Gali Potensi Kerja Sama Ekonomi RI dengan Rusia dan Iran

Jum'at, 27 April 2018 - 10:59 WIB
Gali Potensi Kerja Sama Ekonomi RI dengan Rusia dan Iran
Gali Potensi Kerja Sama Ekonomi RI dengan Rusia dan Iran
A A A
JAKARTA - Indonesia berencana Tingkatkan Ekonomi dengan Rusia dan Iran. Hal ini dikarenakan Rusia menjadi untapped market yang potensial bagi produk ekspor Indonesia, karena meliputi juga pasar Eurasian Economic Union (EAEU). Selain itu, banyak investor Rusia yang berminat investasi di Indonesia, terutama di sektor infrastuktur dan energi.

“Jangan lupakan juga wisatawan Rusia yang berkunjung ke Indonesia. Pada tahun 2017, jumlah wisatawan asal Rusia mencapai 110 ribu orang, (dengan) Bali sebagai destinasi favorit. Ini akan terus meningkat seiring dengan gencarnya berbagai promosi yang dilakukan oleh Indonesia”, ujar Plt Asisten Deputi Kerjasama Ekonomi Eropa Afrika Timur Tengah, Kementerian Koordinator Bidang Perekonomian Bobby Siagian dalam keterangan resmi di Jakarta, Jumat (27/4/2018).

Sambung dia menerangkan, Rusia merupakan sumber alternatif pengadaan alutsista bagi Indonesia. Serta menjadi alternatif sumber ilmu pengetahuan dan teknologi tinggi, termasuk kerjasama transfer teknologi dan pengadaan alutsista.

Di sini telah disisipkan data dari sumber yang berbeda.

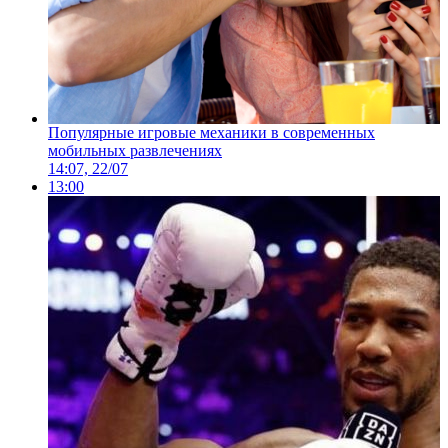
Популярные игровые механики в современных
мобильных развлечениях
14:07, 22/07
13:00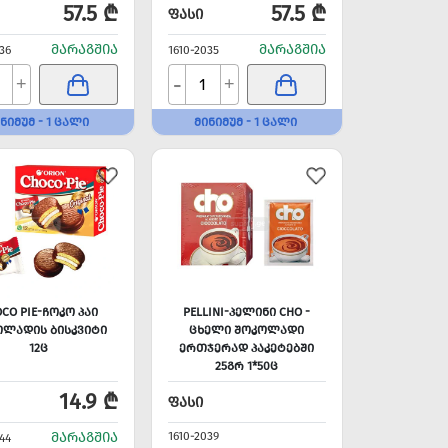
57.5 ₾
57.5 ₾
ᲤᲐᲡᲘ
ᲛᲐᲠᲐᲒᲨᲘᲐ
ᲛᲐᲠᲐᲒᲨᲘᲐ
36
1610-2035
-
+
+
ᲜᲘᲛᲣᲛ - 1 ᲪᲐᲚᲘ
ᲛᲘᲜᲘᲛᲣᲛ - 1 ᲪᲐᲚᲘ
CO PIE-ᲩᲝᲙᲝ ᲞᲐᲘ
PELLINI-ᲞᲔᲚᲘᲜᲘ CHO -
ᲝᲚᲐᲓᲘᲡ ᲑᲘᲡᲙᲕᲘᲢᲘ
ᲪᲮᲔᲚᲘ ᲨᲝᲙᲝᲚᲐᲓᲘ
12Ც
ᲔᲠᲗᲯᲔᲠᲐᲓ ᲞᲐᲙᲔᲢᲔᲑᲨᲘ
25ᲒᲠ 1*50Ც
14.9 ₾
ᲤᲐᲡᲘ
ᲛᲐᲠᲐᲒᲨᲘᲐ
1610-2039
44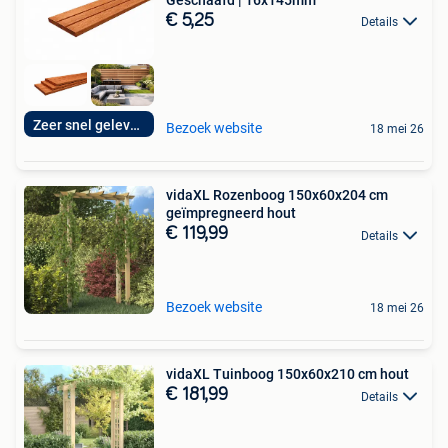
Geschaafd | 16x145mm
€ 5,25
Details
Zeer snel geleverd
Bezoek website
18 mei 26
vidaXL Rozenboog 150x60x204 cm
geïmpregneerd hout
€ 119,99
Details
Bezoek website
18 mei 26
vidaXL Tuinboog 150x60x210 cm hout
€ 181,99
Details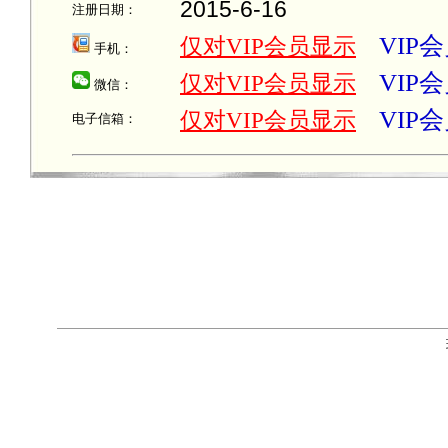
2015-6-16
注册日期：
VIP
仅对VIP会员显示
手机：
VIP
仅对VIP会员显示
微信：
VIP
仅对VIP会员显示
电子信箱：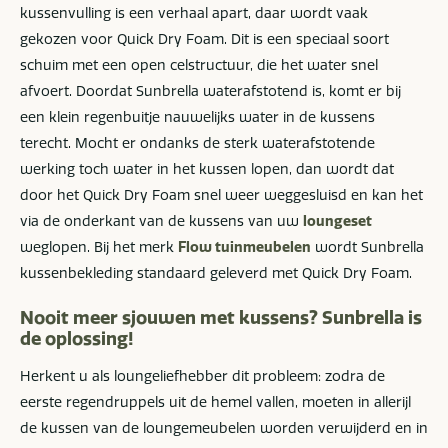
kussenvulling is een verhaal apart, daar wordt vaak
gekozen voor Quick Dry Foam. Dit is een speciaal soort
schuim met een open celstructuur, die het water snel
afvoert. Doordat Sunbrella waterafstotend is, komt er bij
een klein regenbuitje nauwelijks water in de kussens
terecht. Mocht er ondanks de sterk waterafstotende
werking toch water in het kussen lopen, dan wordt dat
door het Quick Dry Foam snel weer weggesluisd en kan het
via de onderkant van de kussens van uw
loungeset
weglopen. Bij het merk
Flow tuinmeubelen
wordt Sunbrella
kussenbekleding standaard geleverd met Quick Dry Foam.
Nooit meer sjouwen met kussens? Sunbrella is
de oplossing!
Herkent u als loungeliefhebber dit probleem: zodra de
eerste regendruppels uit de hemel vallen, moeten in allerijl
de kussen van de loungemeubelen worden verwijderd en in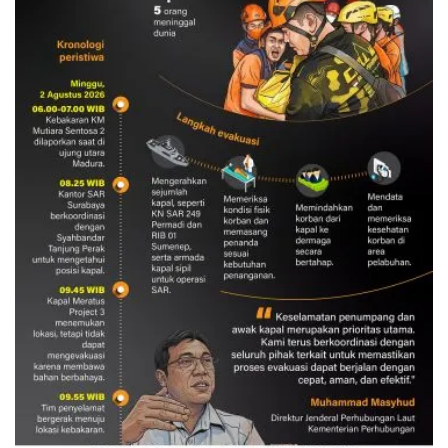
Evakuasi korban kebakaran KM
Mutiara Sentosa 2
3 Agustus 2026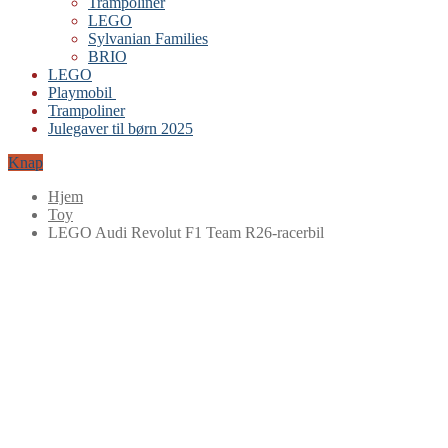
Trampoliner
LEGO
Sylvanian Families
BRIO
LEGO
Playmobil
Trampoliner
Julegaver til børn 2025
Knap
Hjem
Toy
LEGO Audi Revolut F1 Team R26-racerbil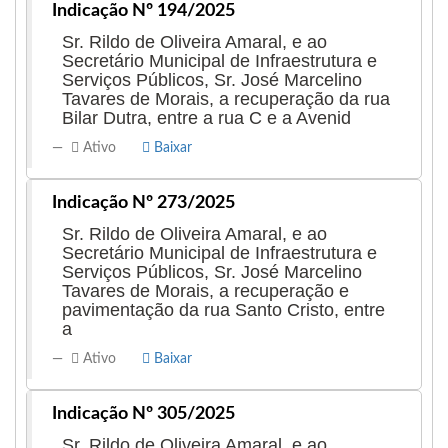
Indicação Nº 194/2025
Sr. Rildo de Oliveira Amaral, e ao
Secretário Municipal de Infraestrutura e
Serviços Públicos, Sr. José Marcelino
Tavares de Morais, a recuperação da rua
Bilar Dutra, entre a rua C e a Avenid
Ativo
Baixar
Indicação Nº 273/2025
Sr. Rildo de Oliveira Amaral, e ao
Secretário Municipal de Infraestrutura e
Serviços Públicos, Sr. José Marcelino
Tavares de Morais, a recuperação e
pavimentação da rua Santo Cristo, entre
a
Ativo
Baixar
Indicação Nº 305/2025
Sr. Rildo de Oliveira Amaral, e ao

"Produk Indonesia yang diekspor ke Rusia selama ini memang masih didominasi oleh minyak kelapa sawit dan mesin. Kalau menelisik lebih jauh, jenis barang yang paling tinggi peningkatannya justru adalah produk teh dan kopi dengan pertumbuhan diatas 110%, serta mesin listrik sebesar 80%,” katanya.

Peluang investasi Rusia di Indonesia yang mengemuka di antaranya pembangunan kilang minyak refinery di Tuban antara Pertamina dengan Rosneft dengan perkiraan nilai investasi Rp200 triliun. Selain itu proyek kereta api Kalimantan Timur untuk mengangkut hasil pertambangan batu bara ke pelabuhan-pelabuhan, juga potensi pembangunan smelter alumunium dan nikel.

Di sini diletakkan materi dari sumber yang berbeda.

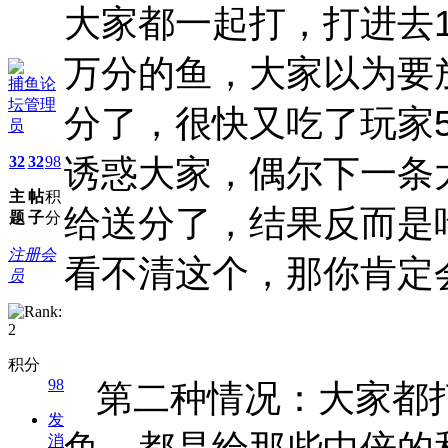
大家都一起打，打进去1
万分的鱼，大家以为要
捕鱼论
坛管理
分了，很快又吃了玩家5
员
诱惑大家，偶尔下一条
32
32
98
主
帖
积
给送分了，结果反而是
题
子
分
注册会
看不清这个，那你肯定
员
积分
98
第二种情况：大家都
发
鱼，都是给那些中倍的
消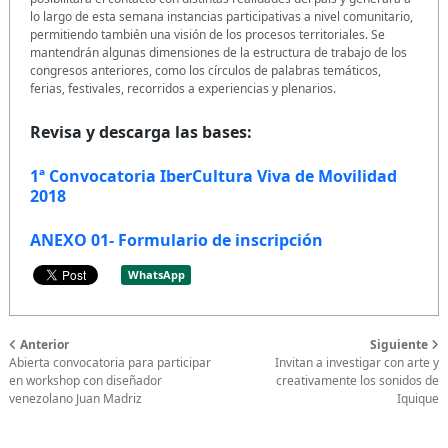
lo largo de esta semana instancias participativas a nivel comunitario,
permitiendo también una visión de los procesos territoriales. Se
mantendrán algunas dimensiones de la estructura de trabajo de los
congresos anteriores, como los círculos de palabras temáticos,
ferias, festivales, recorridos a experiencias y plenarios.
Revisa y descarga las bases:
1ª Convocatoria IberCultura Viva de Movilidad
2018
ANEXO 01- Formulario de inscripción
WhatsApp
Anterior
Siguiente
Abierta convocatoria para participar
Invitan a investigar con arte y
en workshop con diseñador
creativamente los sonidos de
venezolano Juan Madriz
Iquique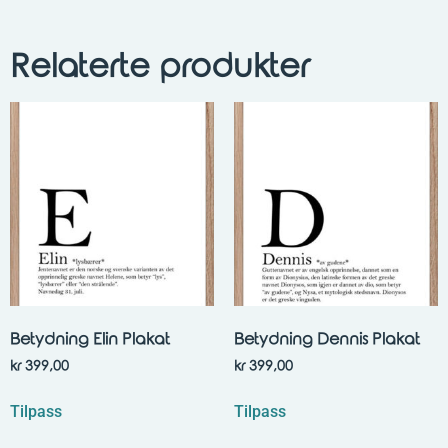
Relaterte produkter
Betydning Elin Plakat
Betydning Dennis Plakat
kr
399,00
kr
399,00
Tilpass
Tilpass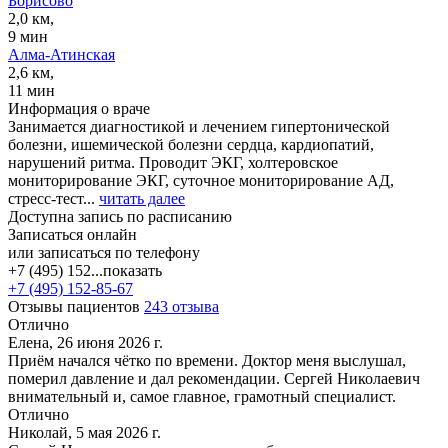
Борисово
2,0 км,
9 мин
Алма-Атинская
2,6 км,
11 мин
Информация о враче
Занимается диагностикой и лечением гипертонической
болезни, ишемической болезни сердца, кардиопатий,
нарушений ритма. Проводит ЭКГ, холтеровское
мониторирование ЭКГ, суточное мониторирование АД,
стресс-тест...
читать далее
Доступна запись по расписанию
Записаться онлайн
или записаться по телефону
+7 (495) 152...
показать
+7 (495) 152-85-67
Отзывы пациентов
243 отзыва
Отлично
Елена, 26 июня 2026 г.
Приём начался чётко по времени. Доктор меня выслушал,
померил давление и дал рекомендации. Сергей Николаевич
внимательный и, самое главное, грамотный специалист.
Отлично
Николай, 5 мая 2026 г.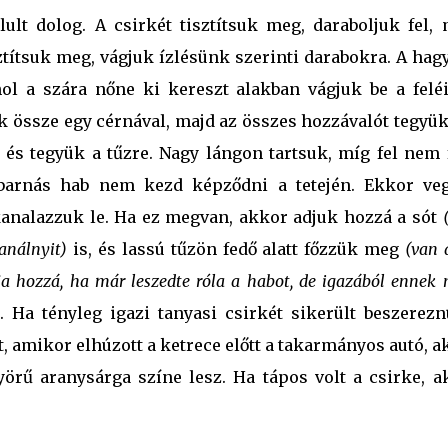
lt dolog. A csirkét tisztítsuk meg, daraboljuk fel, 
sztítsuk meg, vágjuk ízlésünk szerinti darabokra. A ha
l a szára nőne ki kereszt alakban vágjuk be a feléi
k össze egy cérnával, majd az összes hozzávalót tegyü
l, és tegyük a tűzre. Nagy lángon tartsuk, míg fel nem 
-barnás hab nem kezd képződni a tetején. Ekkor ve
 kanalazzuk le. Ha ez megvan, akkor adjuk hozzá a sót
kanálnyit)
is, és lassú tűzön fedő alatt főzzük meg
(van 
a hozzá, ha már leszedte róla a habot, de igazából ennek 
)
. Ha tényleg igazi tanyasi csirkét sikerült beszerezn
, amikor elhúzott a ketrece előtt a takarmányos autó, 
örű aranysárga színe lesz. Ha tápos volt a csirke, a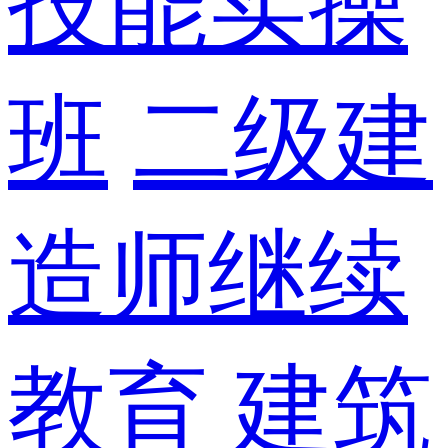
技能实操
班
二级建
造师继续
教育
建筑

Didit lantas mengidentifikasi hambatan yang biasanya muncul dalam proses berbisnis dengan Rusia dalam skema business to business. Pertama adalah keterbatasan penguasaaan bahasa kedua pihak. Selain itu pengenalan budaya, persepsi dan stigma antar pengusaha terkadang kurang pas merefleksikan keadaan yang sesungguhnya.

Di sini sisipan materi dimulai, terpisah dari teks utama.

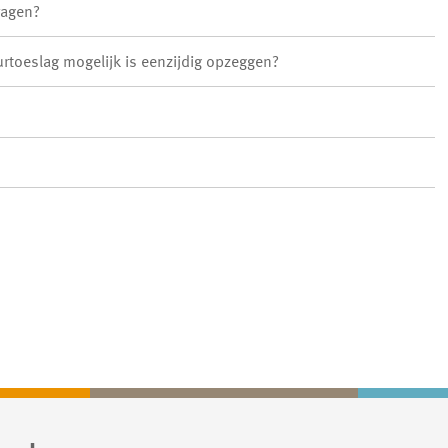
ragen?
urtoeslag mogelijk is eenzijdig opzeggen?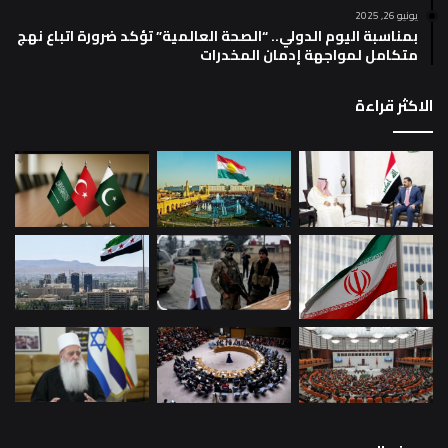
يونيو 26, 2025
بمناسبة اليوم الدولي.. “الصحة العالمية” تؤكد ضرورة اتباع نهج
متكامل لمواجهة إدمان المخدرات
الاكثر قراءة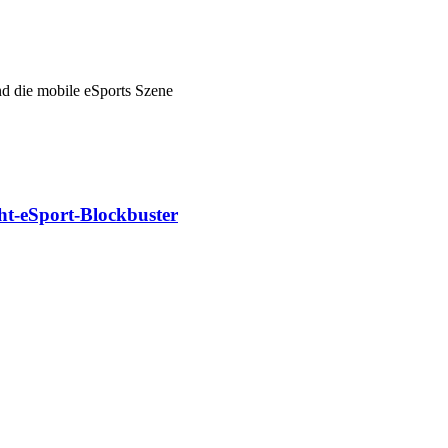
nd die mobile eSports Szene
cht-eSport-Blockbuster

"Hal lain adalah keterbatasan terhadap akses informasi pasar, serta masih adanya sejumlah aturan yang belum mencerminkan semangat kemudahan berusaha yang berlaku di kedua Negara," tukasnya.
(akr)
Copyright ©2024 SINDOnews.com
All Rights Reserved
berita/ rendering in 0.7998 seconds (0.1#10.140)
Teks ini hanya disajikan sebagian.